Dieselgate: what governments did, didn’t and should now do

Even the most cynical of corporate critics are being surprised at the revelations from Volkswagen. What does it also tell us about the role of governments?

The Volkswagen crisis has been escalating since September, when the company admitted that it had installed so-called ‘defeat device’ software in 11 million diesel vehicles so they appear to meet air-quality standards for nitrogen oxide, a gas which poses a threat to human health. The latest twist came this week when it admitted to understating CO2 emissions for about 800,000 vehicles sold in Europe and overstating their fuel economy.

What started in one market (the USA) just with diesel engines has multiplied: more markets, more fuel types, and more brands, with Audi and Porsche now implicated. So far no other manufacturing groups have been found at fault. However the regulators are circling, while the weakness of their testing is under scrutiny too.

VW’s share price has dropped 40% since September, destroying some €35 billion of shareholder value. Direct costs continue to mount – now estimated at €8.5 billion in fines, compensation and rectification, with unquantifiable long term damage to the brand. In academic circles, proof of the so-called ‘business case’ for corporate social responsibility is much debated; what is surely no longer in doubt is the cost of irresponsible actions.

Aside from annoyed regulators and outraged drivers, others are not letting a good crisis go to waste. For example, Greenpeace is cannily using the affair to drive take-up of electric vehicles – with a specific demand to VW to develop a “mass-market electric car that families can afford”. That’s both smart campaign tactics and astute advice to VW who certainly will need a game-changing story beyond “we’re sorry” if they are to recover their reputation.

And what of governments themselves?

What they did right was pursuing testing and issuing violation notices, at least in America, where the EPA (the US agency to protect human health and the environment) has led the way. It was this action that uncovered the wrongdoing: not VW’s ethics rules or a whistleblower, nor its own sustainability reporting and assurance, nor external scrutiny from the legion of rating and ranking agencies like DJSI.

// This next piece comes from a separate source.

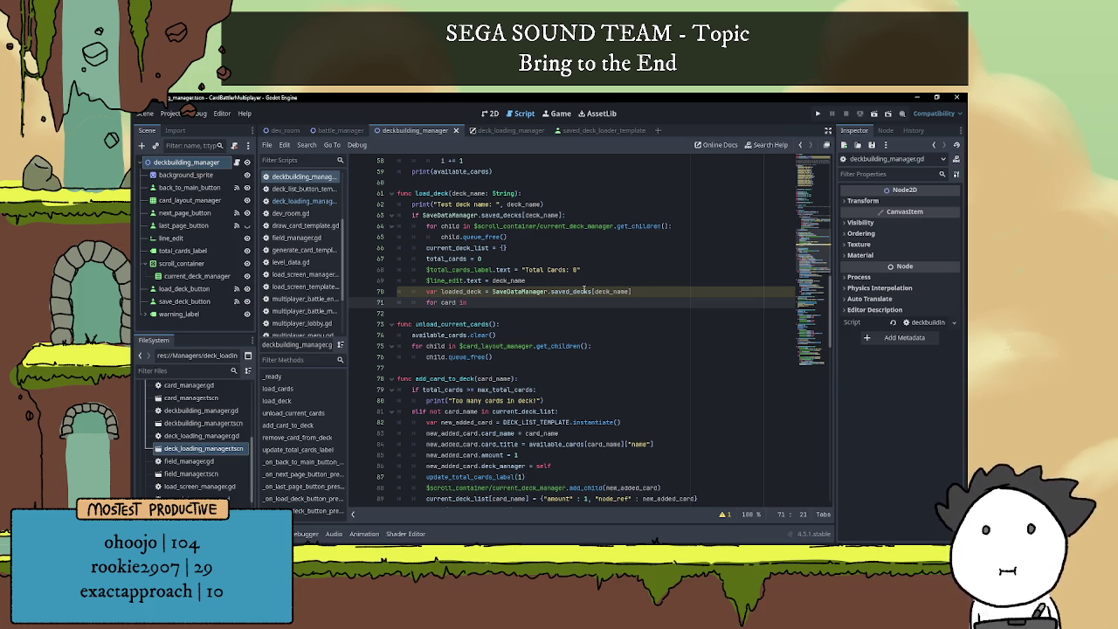
pyautogui.write('loaded_deck')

What governments did not do, at least in Europe, was act swiftly on the available evidence. We’ve known for a decade that the real-life impact of diesel was below theoretical improvements in emissions. In my previous work as a London Assembly member, I was critical of the European Commission which was slow to enforce its environmental directives. I was questioning the London transport authorities as long ago as 2006 on action needed to improve air quality, where diesel was the principal villain. (So external rating and ranking agencies should have known of the problem, if they had gone looking.)

What should governments do now? One thing is to be a lot more inquisitive when their citizens’ health is at risk. Another is to be a lot less trusting about corporate culture that lets bad behaviour go unchallenged, even if one accepts (which I don’t) that it’s all down to a handful of rogue engineers.

Like Watergate before it, Dieselgate can teach us much beyond the specific cause célèbre about underlying corporate systems and a damaging lack of accountability.